Exercise directions ▸ Which lines run from the one containing "text_box [938, 52, 1129, 234]" to the end of the entries below? Retype exactly those, both ends included.

▬▬▬▬▬▬▬▬▬▬

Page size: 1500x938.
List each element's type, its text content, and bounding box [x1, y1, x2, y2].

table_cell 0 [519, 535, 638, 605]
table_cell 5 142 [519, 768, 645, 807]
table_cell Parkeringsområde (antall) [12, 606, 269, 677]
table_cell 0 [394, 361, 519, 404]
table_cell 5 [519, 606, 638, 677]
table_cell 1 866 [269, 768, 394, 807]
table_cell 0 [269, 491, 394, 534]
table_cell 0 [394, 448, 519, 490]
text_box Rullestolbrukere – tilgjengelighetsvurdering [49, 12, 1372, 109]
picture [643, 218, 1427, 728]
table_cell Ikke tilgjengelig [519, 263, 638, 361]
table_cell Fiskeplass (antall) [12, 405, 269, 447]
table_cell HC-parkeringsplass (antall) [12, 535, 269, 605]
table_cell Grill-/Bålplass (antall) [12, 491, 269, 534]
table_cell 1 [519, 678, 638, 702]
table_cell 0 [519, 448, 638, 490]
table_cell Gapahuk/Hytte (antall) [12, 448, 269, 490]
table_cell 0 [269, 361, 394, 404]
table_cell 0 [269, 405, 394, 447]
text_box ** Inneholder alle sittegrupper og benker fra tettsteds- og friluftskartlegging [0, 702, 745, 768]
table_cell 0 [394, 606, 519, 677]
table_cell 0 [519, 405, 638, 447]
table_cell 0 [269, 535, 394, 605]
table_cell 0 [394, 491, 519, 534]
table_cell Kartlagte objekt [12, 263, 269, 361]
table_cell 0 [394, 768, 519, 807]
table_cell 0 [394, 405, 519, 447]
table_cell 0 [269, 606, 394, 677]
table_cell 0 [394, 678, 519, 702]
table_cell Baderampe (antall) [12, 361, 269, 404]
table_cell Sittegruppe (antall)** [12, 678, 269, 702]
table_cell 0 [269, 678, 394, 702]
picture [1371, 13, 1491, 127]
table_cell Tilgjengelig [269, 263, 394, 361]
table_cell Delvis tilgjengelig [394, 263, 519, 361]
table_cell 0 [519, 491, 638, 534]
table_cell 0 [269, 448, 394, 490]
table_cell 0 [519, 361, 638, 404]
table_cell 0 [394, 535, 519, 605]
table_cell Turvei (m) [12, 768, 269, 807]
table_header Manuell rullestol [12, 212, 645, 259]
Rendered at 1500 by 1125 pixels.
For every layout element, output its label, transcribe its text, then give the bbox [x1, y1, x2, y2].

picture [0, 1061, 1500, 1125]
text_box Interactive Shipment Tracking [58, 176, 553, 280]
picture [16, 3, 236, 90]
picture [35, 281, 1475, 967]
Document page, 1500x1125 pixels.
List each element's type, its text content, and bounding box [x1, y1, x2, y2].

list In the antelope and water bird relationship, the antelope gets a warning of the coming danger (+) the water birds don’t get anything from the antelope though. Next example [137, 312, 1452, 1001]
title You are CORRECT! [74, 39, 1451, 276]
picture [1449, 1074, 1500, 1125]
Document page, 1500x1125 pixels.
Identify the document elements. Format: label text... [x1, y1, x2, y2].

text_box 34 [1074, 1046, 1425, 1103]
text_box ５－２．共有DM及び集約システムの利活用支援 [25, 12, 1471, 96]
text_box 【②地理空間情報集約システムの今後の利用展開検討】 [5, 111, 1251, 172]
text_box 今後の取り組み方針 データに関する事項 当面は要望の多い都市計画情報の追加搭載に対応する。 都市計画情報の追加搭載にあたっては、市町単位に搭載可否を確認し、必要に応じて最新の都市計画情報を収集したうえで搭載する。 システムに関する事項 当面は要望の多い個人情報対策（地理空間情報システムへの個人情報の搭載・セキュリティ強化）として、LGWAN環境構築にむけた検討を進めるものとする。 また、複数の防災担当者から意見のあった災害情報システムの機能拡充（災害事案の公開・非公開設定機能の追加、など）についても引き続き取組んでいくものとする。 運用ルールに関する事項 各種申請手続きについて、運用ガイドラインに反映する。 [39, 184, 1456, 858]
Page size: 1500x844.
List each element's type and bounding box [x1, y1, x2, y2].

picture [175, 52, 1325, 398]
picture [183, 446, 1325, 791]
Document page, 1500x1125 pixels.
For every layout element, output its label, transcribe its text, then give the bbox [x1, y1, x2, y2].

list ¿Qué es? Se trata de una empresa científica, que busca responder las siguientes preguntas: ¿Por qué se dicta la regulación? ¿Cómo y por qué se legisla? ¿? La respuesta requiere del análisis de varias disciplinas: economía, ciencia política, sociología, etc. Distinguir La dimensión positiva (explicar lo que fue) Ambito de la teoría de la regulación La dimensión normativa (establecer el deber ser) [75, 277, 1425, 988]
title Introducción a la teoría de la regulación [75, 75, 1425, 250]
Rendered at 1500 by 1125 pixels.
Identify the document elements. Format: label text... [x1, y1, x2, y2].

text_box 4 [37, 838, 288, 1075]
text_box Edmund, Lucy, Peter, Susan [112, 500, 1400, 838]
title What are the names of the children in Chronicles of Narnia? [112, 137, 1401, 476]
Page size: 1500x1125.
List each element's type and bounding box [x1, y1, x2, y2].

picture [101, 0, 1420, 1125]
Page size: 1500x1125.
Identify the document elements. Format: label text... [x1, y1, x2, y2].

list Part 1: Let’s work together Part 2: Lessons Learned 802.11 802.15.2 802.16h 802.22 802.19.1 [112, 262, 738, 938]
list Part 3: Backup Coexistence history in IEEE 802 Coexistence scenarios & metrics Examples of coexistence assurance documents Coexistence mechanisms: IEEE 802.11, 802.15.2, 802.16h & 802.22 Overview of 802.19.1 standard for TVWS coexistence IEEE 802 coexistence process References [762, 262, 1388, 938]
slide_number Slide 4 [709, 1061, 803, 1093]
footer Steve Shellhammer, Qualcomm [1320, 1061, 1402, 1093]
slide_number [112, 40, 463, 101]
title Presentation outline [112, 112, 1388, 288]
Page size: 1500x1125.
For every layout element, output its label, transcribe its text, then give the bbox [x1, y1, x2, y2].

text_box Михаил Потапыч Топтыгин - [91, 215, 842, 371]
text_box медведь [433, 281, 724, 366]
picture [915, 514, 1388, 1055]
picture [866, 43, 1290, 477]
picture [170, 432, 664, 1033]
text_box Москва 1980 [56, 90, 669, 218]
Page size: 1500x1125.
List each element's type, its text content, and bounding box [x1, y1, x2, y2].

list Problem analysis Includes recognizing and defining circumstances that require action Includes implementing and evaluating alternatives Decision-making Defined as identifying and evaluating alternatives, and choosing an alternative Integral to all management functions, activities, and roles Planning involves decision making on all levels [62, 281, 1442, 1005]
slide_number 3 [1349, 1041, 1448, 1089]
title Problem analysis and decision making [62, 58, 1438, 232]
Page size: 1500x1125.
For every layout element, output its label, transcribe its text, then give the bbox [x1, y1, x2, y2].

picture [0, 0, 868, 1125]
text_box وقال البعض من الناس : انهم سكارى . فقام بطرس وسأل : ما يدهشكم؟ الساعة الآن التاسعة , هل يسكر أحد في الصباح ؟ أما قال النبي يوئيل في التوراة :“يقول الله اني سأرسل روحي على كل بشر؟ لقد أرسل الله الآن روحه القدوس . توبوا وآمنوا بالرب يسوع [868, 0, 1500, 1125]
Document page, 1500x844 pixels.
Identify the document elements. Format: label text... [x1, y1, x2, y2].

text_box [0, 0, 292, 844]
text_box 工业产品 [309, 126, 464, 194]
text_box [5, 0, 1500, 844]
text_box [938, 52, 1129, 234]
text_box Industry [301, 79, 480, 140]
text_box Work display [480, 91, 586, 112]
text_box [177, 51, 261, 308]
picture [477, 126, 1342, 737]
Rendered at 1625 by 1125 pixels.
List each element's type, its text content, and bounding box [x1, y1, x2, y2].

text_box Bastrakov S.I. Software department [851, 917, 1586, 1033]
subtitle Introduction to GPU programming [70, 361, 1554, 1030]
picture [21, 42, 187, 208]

▬▬▬▬▬▬▬▬▬▬

Problem solution ▸
text_box [938, 52, 1129, 234]
text_box Industry [301, 79, 480, 140]
text_box Work display [480, 91, 586, 112]
text_box [177, 51, 261, 308]
picture [477, 126, 1342, 737]
Rendered at 1625 by 1125 pixels.
List each element's type, its text content, and bounding box [x1, y1, x2, y2].

text_box Bastrakov S.I. Software department [851, 917, 1586, 1033]
subtitle Introduction to GPU programming [70, 361, 1554, 1030]
picture [21, 42, 187, 208]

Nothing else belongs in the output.